# Dataset
══════════════════════════════
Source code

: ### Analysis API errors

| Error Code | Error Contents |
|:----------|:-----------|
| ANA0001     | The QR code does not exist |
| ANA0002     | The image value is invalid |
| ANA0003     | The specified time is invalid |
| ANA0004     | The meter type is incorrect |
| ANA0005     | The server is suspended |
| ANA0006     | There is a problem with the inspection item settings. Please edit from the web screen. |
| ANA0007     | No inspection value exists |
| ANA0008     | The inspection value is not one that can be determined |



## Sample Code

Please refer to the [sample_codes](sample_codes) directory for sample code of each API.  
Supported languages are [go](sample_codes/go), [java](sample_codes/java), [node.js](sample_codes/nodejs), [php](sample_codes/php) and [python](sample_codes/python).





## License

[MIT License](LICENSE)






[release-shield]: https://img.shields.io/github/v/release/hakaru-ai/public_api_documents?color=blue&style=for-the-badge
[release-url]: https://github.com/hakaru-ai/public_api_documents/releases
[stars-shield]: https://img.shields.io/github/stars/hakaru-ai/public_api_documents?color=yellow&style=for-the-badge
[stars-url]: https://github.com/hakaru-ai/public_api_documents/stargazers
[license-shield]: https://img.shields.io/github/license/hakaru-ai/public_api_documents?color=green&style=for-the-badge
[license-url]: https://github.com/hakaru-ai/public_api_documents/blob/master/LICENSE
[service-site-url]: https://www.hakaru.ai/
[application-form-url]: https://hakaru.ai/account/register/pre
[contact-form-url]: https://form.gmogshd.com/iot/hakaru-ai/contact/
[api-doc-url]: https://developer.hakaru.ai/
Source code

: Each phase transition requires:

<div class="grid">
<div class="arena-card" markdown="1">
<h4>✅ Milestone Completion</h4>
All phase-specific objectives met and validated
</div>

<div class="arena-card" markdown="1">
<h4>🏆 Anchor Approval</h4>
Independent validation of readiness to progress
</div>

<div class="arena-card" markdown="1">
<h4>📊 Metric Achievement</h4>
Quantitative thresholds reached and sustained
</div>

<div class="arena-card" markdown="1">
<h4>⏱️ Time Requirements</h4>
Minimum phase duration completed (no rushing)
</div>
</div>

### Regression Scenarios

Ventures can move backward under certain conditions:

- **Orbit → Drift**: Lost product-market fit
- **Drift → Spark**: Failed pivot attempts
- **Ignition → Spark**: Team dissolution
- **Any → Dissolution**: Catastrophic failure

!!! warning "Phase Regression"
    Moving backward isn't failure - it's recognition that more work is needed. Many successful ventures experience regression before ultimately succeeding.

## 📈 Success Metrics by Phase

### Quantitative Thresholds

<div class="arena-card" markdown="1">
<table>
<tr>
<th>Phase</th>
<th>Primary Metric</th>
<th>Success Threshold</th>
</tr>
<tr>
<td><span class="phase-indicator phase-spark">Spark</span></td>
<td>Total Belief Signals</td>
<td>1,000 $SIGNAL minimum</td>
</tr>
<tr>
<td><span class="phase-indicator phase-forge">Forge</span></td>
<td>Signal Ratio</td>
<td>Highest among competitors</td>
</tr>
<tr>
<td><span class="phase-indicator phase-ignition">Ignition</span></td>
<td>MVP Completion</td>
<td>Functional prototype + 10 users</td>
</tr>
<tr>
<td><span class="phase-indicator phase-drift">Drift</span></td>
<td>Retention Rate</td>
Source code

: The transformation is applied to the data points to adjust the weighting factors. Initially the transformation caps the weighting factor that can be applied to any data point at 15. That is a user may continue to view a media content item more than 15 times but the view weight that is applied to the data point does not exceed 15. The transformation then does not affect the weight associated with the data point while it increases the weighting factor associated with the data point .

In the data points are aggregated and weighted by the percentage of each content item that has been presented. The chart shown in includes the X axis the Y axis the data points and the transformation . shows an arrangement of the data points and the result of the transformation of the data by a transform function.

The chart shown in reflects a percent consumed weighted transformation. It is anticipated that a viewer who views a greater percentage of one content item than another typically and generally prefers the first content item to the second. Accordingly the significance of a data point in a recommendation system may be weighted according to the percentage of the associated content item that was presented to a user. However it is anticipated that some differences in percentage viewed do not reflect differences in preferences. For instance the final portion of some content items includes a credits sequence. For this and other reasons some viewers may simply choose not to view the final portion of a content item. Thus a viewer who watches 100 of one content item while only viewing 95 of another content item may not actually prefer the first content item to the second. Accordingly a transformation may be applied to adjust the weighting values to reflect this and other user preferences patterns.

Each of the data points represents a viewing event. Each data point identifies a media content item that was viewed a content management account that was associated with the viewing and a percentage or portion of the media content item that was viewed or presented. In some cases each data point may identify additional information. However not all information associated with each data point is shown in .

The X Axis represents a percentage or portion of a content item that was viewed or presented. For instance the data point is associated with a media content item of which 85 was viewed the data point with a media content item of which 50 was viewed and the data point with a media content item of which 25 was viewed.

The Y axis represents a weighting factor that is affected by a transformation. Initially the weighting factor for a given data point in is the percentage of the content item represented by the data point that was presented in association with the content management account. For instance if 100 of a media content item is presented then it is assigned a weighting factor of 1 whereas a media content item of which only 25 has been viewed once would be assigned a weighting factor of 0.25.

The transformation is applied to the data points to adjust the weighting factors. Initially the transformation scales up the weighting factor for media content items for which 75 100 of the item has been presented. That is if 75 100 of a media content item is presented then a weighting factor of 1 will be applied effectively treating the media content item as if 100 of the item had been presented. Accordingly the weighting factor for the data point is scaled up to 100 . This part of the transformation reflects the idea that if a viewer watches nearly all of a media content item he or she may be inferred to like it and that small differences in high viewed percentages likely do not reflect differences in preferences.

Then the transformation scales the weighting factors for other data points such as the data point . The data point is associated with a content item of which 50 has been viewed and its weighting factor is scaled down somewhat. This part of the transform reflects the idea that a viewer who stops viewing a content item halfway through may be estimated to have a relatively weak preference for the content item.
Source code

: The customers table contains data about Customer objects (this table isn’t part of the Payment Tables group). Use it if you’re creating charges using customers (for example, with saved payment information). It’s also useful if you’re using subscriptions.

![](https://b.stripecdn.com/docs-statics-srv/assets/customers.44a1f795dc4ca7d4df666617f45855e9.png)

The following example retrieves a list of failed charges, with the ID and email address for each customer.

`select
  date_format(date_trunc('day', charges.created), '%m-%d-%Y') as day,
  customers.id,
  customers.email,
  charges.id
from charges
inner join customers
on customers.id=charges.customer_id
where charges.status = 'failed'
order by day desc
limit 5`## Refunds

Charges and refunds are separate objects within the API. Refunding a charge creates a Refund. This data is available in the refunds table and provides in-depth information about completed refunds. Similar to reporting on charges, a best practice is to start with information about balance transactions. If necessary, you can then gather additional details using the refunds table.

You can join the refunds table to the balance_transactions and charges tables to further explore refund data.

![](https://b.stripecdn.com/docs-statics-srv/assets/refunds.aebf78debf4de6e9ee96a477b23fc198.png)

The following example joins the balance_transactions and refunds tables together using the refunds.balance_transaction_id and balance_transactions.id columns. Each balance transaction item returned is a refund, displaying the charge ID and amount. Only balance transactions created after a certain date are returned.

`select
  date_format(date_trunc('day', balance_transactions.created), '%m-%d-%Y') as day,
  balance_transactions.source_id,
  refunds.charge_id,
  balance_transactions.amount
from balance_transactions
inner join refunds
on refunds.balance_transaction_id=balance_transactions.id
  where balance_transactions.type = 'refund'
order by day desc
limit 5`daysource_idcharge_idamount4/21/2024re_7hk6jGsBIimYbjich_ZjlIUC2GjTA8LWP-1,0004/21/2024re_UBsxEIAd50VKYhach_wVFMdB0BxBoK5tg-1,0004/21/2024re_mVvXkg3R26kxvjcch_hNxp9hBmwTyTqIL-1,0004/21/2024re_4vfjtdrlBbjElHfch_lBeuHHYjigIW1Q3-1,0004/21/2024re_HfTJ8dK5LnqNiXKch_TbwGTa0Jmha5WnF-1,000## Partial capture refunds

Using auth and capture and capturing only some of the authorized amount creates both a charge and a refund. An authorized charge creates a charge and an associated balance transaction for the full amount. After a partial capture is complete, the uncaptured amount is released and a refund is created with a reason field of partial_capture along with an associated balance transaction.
══════════════════════════════
# Work request
In the listing, find all lines with the string "Initially" and copy them.

# Response to this task
: The transformation is applied to the data points to adjust the weighting factors. Initially the transformation caps the weighting factor that can be applied to any data point at 15. That is a user may continue to view a media content item more than 15 times but the view weight that is applied to the data point does not exceed 15. The transformation then does not affect the weight associated with the data point while it increases the weighting factor associated with the data point .
The Y axis represents a weighting factor that is affected by a transformation. Initially the weighting factor for a given data point in is the percentage of the content item represented by the data point that was presented in association with the content management account. For instance if 100 of a media content item is presented then it is assigned a weighting factor of 1 whereas a media content item of which only 25 has been viewed once would be assigned a weighting factor of 0.25.
The transformation is applied to the data points to adjust the weighting factors. Initially the transformation scales up the weighting factor for media content items for which 75 100 of the item has been presented. That is if 75 100 of a media content item is presented then a weighting factor of 1 will be applied effectively treating the media content item as if 100 of the item had been presented. Accordingly the weighting factor for the data point is scaled up to 100 . This part of the transformation reflects the idea that if a viewer watches nearly all of a media content item he or she may be inferred to like it and that small differences in high viewed percentages likely do not reflect differences in preferences.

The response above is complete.